* **Instructions to follow**
Copy every line of the data below that contains the string "EDGE". Case counts.
---------- Given records ----------
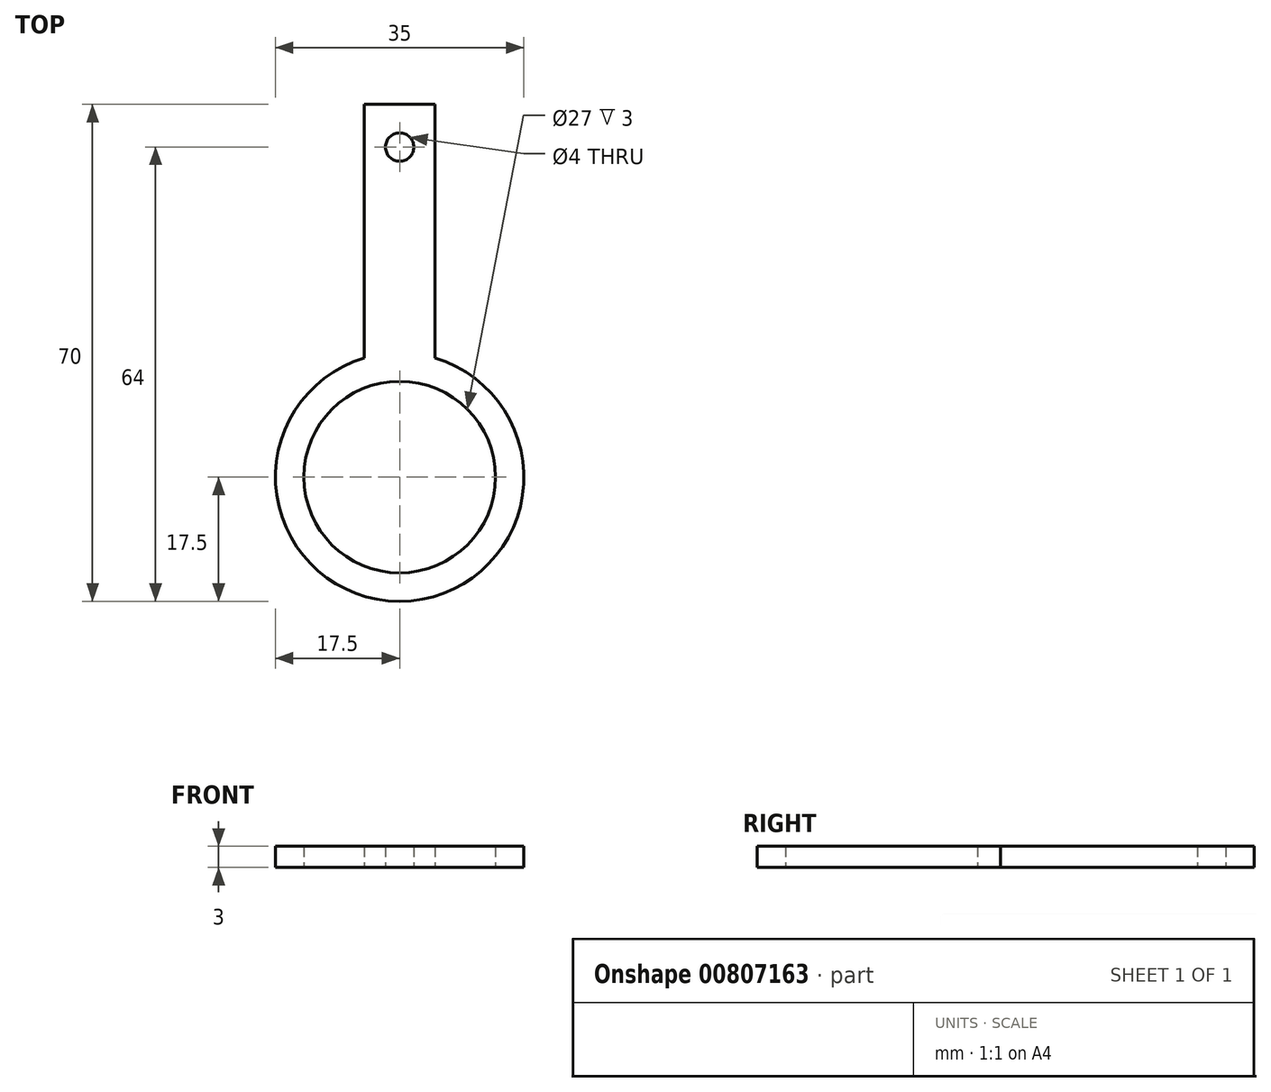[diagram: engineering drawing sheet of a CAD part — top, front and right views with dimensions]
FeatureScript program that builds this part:
annotation { "Feature Type Name" : "Feature", "Feature Type Description" : "" }
export const myFeature = defineFeature(function(context is Context, id is Id, definition is map)
    precondition{}
    {
        {
            var Q0;
            Q0=qCreatedBy(makeId("Top.planeOp"),FACE);
            var sketch = newSketch(context, id + "F0", { "sketchPlane" : qUnion([Q0])});
            skCircle(sketch, "E0", {"center": v(0, 0) * mm, "radius": 17.5 * mm});
            skCircle(sketch, "E1", {"center": v(0, 0) * mm, "radius": 13.5 * mm});
            skLineSegment(sketch, "E2.bottom", {"start": v(5, 52.5) * mm, "end": v(-5, 52.5) * mm});
            skLineSegment(sketch, "E2.left", {"start": v(5, 52.5) * mm, "end": v(5, 17.5) * mm});
            skLineSegment(sketch, "E2.right", {"start": v(-5, 52.5) * mm, "end": v(-5, 17.5) * mm});
            skPoint(sketch, "E2.middle", {"position": v(0, 35) * mm});
            skCircle(sketch, "E3", {"center": v(0, 46.5) * mm, "radius": 2 * mm});
            skLineSegment(sketch, "E4.left", {"start": v(-5, 17.5) * mm, "end": v(-5, 15.2) * mm});
            skLineSegment(sketch, "E4.right", {"start": v(5, 17.5) * mm, "end": v(5, 15.2) * mm});
            skSolve(sketch);
        }
        {
            var Q0;
            Q0=makeQuery(id+"F0.imprint","IMPRINT",FACE,{"disambiguationData":[TD([[makeQuery(id+"F0.imprint","IMPRINT",EDGE,{"derivedFrom":sQuery(id+"F0.wireOp",EDGE,"E0")}),1.0]])]});
            var Q1;
            Q1=makeQuery(id+"F0.imprint","IMPRINT",FACE,{"disambiguationData":[TD([[makeQuery(id+"F0.imprint","IMPRINT",EDGE,{"derivedFrom":sQuery(id+"F0.wireOp",EDGE,"E2.bottom")}),1.0]])]});
            extrude(context, id + "F1", {"entities" : qUnion([Q0, Q1]), "depth" : 3 * mm, "offsetDistance" : 25 * mm});
        }
    });
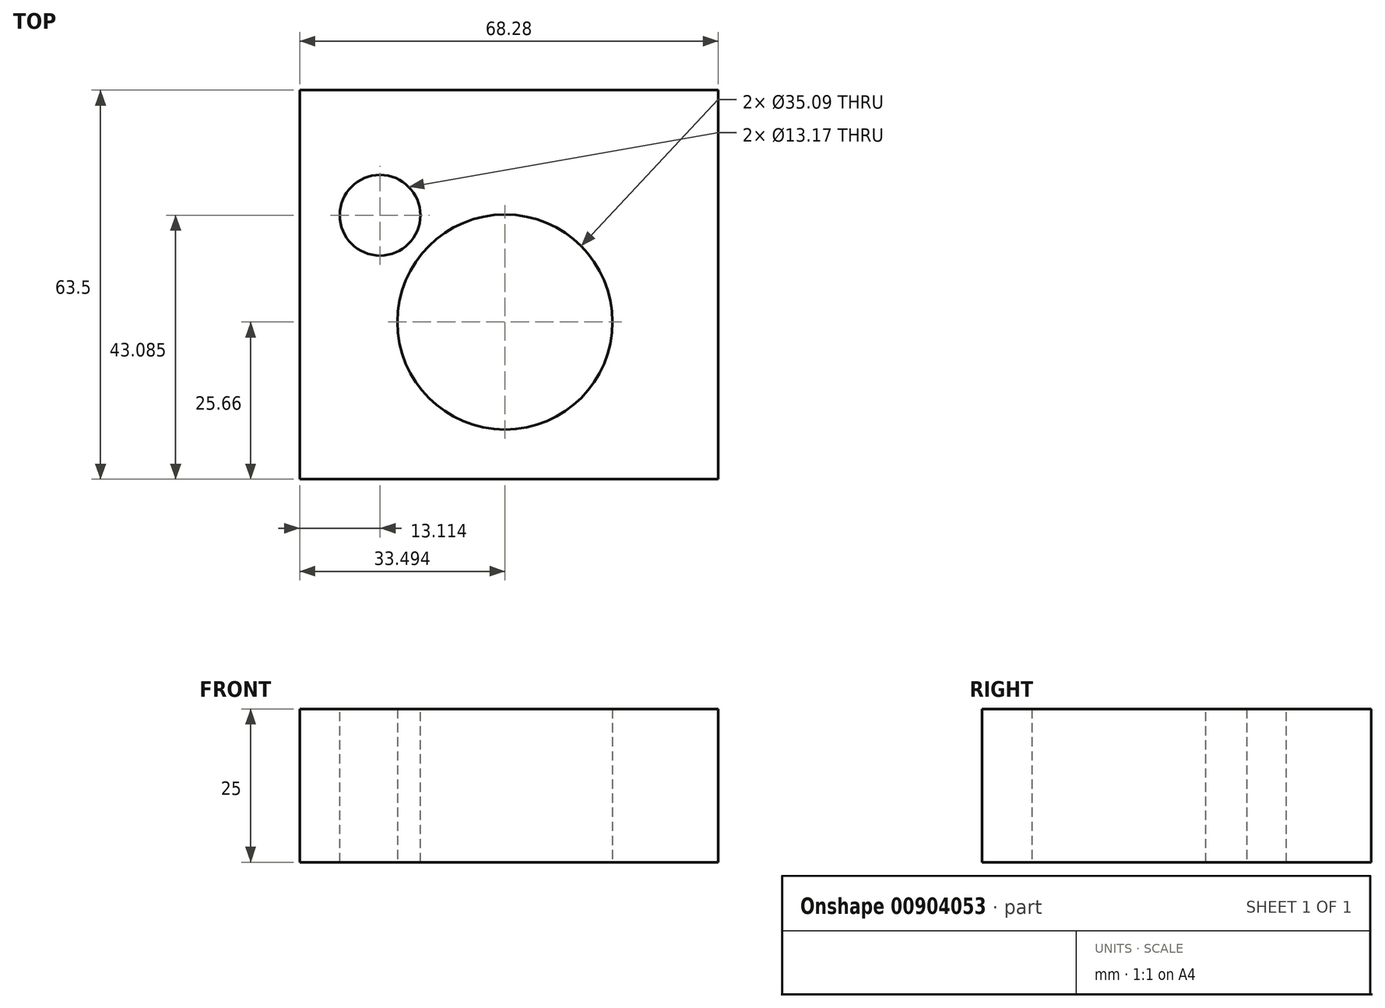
----------
* **Response**
            Q0=makeQuery(id+"F0.imprint","IMPRINT",FACE,{"disambiguationData":[TD([[makeQuery(id+"F0.imprint","IMPRINT",EDGE,{"derivedFrom":sQuery(id+"F0.wireOp",EDGE,"E0")}),1.0]])]});
            Q1=makeQuery(id+"F0.imprint","IMPRINT",FACE,{"disambiguationData":[TD([[makeQuery(id+"F0.imprint","IMPRINT",EDGE,{"derivedFrom":sQuery(id+"F0.wireOp",EDGE,"E2.bottom")}),1.0]])]});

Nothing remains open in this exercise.